Assignment –
For each line below that contains the word "matches", make a copy.

-------- Data supplied

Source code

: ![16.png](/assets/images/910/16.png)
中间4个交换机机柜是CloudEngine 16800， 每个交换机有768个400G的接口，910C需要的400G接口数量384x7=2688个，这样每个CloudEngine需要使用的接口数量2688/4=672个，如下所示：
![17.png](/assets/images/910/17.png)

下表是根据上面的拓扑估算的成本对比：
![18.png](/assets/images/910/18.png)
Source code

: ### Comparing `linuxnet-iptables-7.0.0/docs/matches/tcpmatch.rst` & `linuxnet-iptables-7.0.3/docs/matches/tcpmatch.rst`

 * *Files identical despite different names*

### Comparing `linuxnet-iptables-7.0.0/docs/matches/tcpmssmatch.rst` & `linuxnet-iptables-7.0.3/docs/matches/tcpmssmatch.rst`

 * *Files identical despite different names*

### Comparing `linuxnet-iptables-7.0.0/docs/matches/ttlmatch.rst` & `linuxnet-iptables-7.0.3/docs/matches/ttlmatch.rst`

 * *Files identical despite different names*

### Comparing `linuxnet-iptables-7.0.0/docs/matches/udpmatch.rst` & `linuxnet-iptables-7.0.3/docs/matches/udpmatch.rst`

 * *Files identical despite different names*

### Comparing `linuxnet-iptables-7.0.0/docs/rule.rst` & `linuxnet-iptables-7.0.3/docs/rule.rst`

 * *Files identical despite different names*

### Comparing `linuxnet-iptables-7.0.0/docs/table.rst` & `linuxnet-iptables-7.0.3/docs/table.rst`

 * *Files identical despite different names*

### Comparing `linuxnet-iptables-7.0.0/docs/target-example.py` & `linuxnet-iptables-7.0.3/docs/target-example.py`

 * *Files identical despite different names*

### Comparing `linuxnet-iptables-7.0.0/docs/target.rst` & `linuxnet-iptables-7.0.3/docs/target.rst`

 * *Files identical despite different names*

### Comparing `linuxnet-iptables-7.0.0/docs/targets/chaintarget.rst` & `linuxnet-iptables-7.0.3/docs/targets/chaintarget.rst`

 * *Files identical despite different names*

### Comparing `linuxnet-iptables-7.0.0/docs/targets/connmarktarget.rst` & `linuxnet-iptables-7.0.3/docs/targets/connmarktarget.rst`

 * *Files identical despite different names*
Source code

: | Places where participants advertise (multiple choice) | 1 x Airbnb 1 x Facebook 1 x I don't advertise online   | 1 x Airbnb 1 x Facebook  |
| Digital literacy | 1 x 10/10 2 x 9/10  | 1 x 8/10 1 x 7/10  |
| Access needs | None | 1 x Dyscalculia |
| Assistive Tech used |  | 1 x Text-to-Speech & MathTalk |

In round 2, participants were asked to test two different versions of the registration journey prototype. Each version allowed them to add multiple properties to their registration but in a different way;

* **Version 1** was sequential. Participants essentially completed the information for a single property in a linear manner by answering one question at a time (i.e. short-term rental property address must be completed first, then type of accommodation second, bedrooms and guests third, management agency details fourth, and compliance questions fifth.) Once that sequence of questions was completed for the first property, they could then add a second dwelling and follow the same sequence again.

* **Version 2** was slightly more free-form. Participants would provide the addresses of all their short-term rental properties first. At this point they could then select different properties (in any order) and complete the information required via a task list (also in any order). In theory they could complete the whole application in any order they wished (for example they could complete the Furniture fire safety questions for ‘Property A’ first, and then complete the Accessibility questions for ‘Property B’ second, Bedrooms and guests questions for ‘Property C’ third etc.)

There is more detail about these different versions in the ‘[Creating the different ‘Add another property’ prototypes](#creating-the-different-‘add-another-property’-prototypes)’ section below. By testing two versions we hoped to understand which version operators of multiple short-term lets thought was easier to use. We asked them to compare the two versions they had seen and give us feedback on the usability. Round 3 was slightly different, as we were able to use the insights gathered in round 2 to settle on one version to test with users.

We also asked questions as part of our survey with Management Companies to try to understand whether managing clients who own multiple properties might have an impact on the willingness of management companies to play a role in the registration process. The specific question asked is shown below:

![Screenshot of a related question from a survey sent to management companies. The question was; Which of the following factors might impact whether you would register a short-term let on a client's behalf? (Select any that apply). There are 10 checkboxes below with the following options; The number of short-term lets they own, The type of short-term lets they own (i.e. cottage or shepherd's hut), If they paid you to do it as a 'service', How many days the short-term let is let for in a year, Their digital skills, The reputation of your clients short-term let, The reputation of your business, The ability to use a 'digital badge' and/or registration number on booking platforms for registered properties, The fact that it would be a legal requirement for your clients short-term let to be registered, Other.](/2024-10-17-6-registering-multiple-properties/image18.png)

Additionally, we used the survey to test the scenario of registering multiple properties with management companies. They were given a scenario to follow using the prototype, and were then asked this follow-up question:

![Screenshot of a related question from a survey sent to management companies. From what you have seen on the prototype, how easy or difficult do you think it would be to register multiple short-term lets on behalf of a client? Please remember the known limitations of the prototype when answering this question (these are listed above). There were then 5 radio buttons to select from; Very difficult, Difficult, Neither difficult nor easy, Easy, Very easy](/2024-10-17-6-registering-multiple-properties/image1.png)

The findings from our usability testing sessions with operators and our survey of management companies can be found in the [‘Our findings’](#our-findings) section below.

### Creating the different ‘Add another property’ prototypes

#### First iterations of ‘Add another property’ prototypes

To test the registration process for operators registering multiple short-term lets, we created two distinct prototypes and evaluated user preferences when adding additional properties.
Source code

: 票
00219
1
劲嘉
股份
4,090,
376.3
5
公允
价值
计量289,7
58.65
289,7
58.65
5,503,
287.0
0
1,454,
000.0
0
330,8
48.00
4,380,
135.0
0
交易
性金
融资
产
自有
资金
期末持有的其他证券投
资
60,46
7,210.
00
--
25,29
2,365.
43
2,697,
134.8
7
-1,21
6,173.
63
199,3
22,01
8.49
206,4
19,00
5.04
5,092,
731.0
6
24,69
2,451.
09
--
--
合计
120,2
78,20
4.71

----------------

Task result –
: ### Comparing `linuxnet-iptables-7.0.0/docs/matches/tcpmatch.rst` & `linuxnet-iptables-7.0.3/docs/matches/tcpmatch.rst`
### Comparing `linuxnet-iptables-7.0.0/docs/matches/tcpmssmatch.rst` & `linuxnet-iptables-7.0.3/docs/matches/tcpmssmatch.rst`
### Comparing `linuxnet-iptables-7.0.0/docs/matches/ttlmatch.rst` & `linuxnet-iptables-7.0.3/docs/matches/ttlmatch.rst`
### Comparing `linuxnet-iptables-7.0.0/docs/matches/udpmatch.rst` & `linuxnet-iptables-7.0.3/docs/matches/udpmatch.rst`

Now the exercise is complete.